Some people think that the more levels a work has or provokes, the 'richer' it can be said to be. This is one criterion commonly held to separate 'high' and 'low' art (even though multi-levelled work can be boring and uni-levelled work stimulating). Consider also how 'low', uni-levelled art (advertising) can become part of a multi-levelled, 'high' art style (pop).

The mergence of significant numbers of art school graduates, (familiar with the multi-levelled messages of high art) as makers of the new music has changed the heretofore uni-levelled pop tradition into a forum for multi-levelled, hybrid sound images. This cross-fertilization by 'outsiders' who create, out of necessity, new approaches to instrumental techniques and formal thinking, challenges the predispositions of 'schooled' musicians toward more familiar solutions. The stage is set for acceptance of more esoteric experiments in cross-breeding.

III. Narrow-Band Culture

So far, most of these artpop hybrids are conceived in a limited framework of choices--a framework of cultural/racial biases whose rear-view goes no further than the emergence of the long-playing record and whose front-view is dictated entirely by the demands of a marketplace where media not only reflect but create attitudes.

A narrow-band culture results when the range of possible musics is reduced to a set of 'primary colors' with any in-between shade viewed as a failed attempt at being primary.

IV. 'High' (Classical) and 'Low' (Pop)

The classical avant-garde has created many possible musics over the years. The lack of audience for these efforts is understandable, seen in the light of certain shared assumptions about what distinguishes a classic approach from a pop approach.

Consider that in India, Africa and many other cultures (if any separation between classical and popular exists at all), classical music is sensuous, its built over high-inflected ('jungle') rhythms, improvisation plays a major role, creating a mood is a primary goal, and it communicates to the 'less learned' as well as the 'connisseur'. The popular music is also sensuous, with jungle drums, improvisation, etc., but less rigorously formed.

In western culture, no form which allows improvisation is considered classical. Further, anything that is openly sensuous and/or uses certain rhythmic inflections or even certain instruments is automatically relegated to some 'low' category (jazz, pop, rock, mood music).

Obviously, a kind of cultural racism is at work here which, more often than not, reduces non-European things to 'curio' status. The current cross-breeding of the artschool/artpop attitude with elements of the classical avant-garde will help chip away at this centuries-old superiority complex and hardening of the categories.

V. Sincerity and Irony

Generations fed on hypocrisy, self-righteousness, and mock sincerity can't be blamed too much for an automatic smrik at the word 'sincere'. Current new wave form cultivates the ironic apporach (distanced, clever, solipsistic) as the only allowable response to so much jive. Irony can be a lot of fun to play in, but it's no substitute for the direct transmission and reception of heartfelt messages. The coyote's howl is heard with deep feeling (if not apporached ironically) because it's felt deeply by a creature who knows only how to be itself and say what it means. Music can be like this but it's rare.

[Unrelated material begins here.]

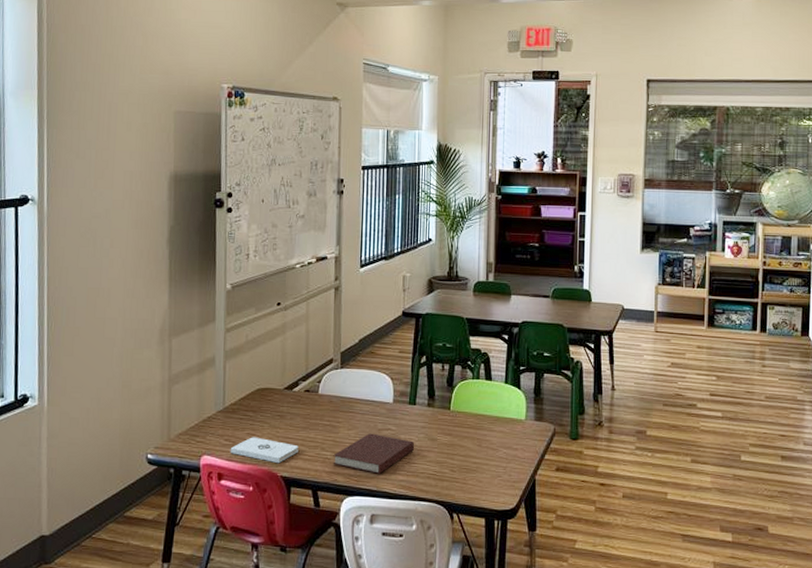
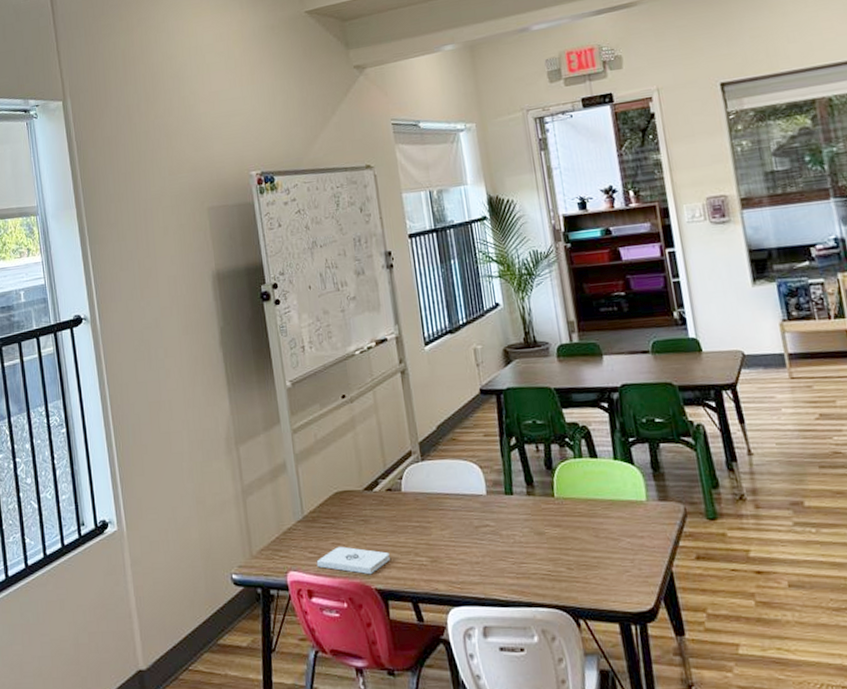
notebook: present [333,433,415,474] -> none [429,532,521,579]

Born in Memphis, Jon Hassell acquired several university degrees in music before leaving for Europe to study with the father of electronic music, Karlheinz Stockhausen. He came back to the U.S.A. in 1967, began playing with La Monte Young and Terry Riley and made recordings with both. In 1969, he created a work (presented in major museums since then) which combined minimalist trance music phenomenon with the notion of the sculptural presence of sound, Solid State. Since 1972 he has studied classical Indian music with master vocalist Pandit Pran Nath, and from this has created a new vocal style of trumpet playing which forms the basis for the 'Fourth World' musical setting.